Görevleriniz:
1. Sağlık güvencesi tablosuna göre aşağıdaki soruları yanıtlayın.
(a) İntihar grubunda sağlık güvencesi olmayan kişi sayısı ve yüzdesi nedir?
(b) Kontrol grubunda sağlık güvencesi olanların yüzdesi kaçtır?
(c) Tabloda verilen P değeri nedir?
2. Sağlık güvencesi tablosunun "İntihar grubu                    Kontrol" ifadesiyle başlayıp "sağlık güvencesi yoktur.)" ifadesiyle biten kısmını değiştirmeden yazın.

Verilen metin:

────

Tablo :Gruplara göre sağlık güvencesi

         İntihar grubu                    Kontrol grubu                                 Toplam

  N % N % N %
Sağlık güvencesi yok 35 72.9 16 35.6 51 54.8
Sağlık güvencesi var 13 27.1 29 64.4 42 45.2
Toplam 48 51.6 45 48.4 93 100

c2=13.09                       DF=1                           P=0,0003 (Çok ileri düzeyde anlamlı)

(İntihar grubunda çok ileri düzeyde anlamlı olarak herhangi bir sağlık güvencesi yoktur.)

────

Veri kümesi kayıtları:
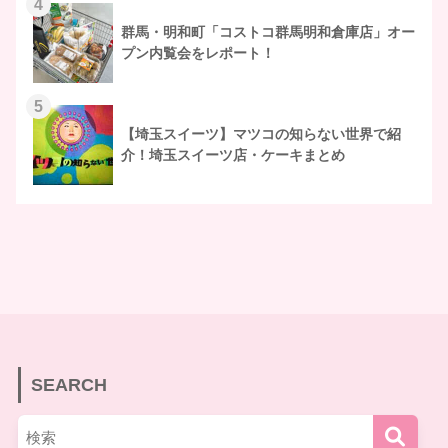
4
群馬・明和町「コストコ群馬明和倉庫店」オー
プン内覧会をレポート！
5
【埼玉スイーツ】マツコの知らない世界で紹
介！埼玉スイーツ店・ケーキまとめ
SEARCH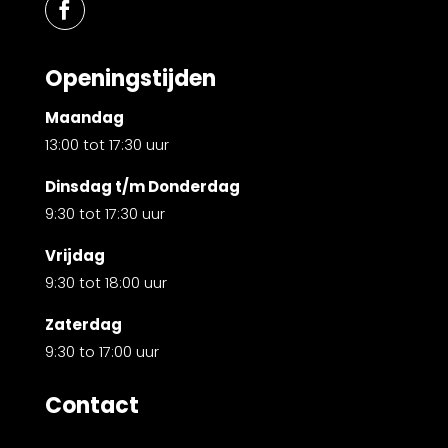
Openingstijden
Maandag
13:00 tot 17:30 uur
Dinsdag t/m Donderdag
9:30 tot 17:30 uur
Vrijdag
9:30 tot 18:00 uur
Zaterdag
9:30 to 17:00 uur
Contact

────

Sırasıyla yanıtlar:
1.
(a) 35 kişi, %72.9
(b) %64.4
(c) 0,0003

2.
İntihar grubu                    Kontrol grubu                                 Toplam

  N % N % N %
Sağlık güvencesi yok 35 72.9 16 35.6 51 54.8
Sağlık güvencesi var 13 27.1 29 64.4 42 45.2
Toplam 48 51.6 45 48.4 93 100

c2=13.09                       DF=1                           P=0,0003 (Çok ileri düzeyde anlamlı)

(İntihar grubunda çok ileri düzeyde anlamlı olarak herhangi bir sağlık güvencesi yoktur.)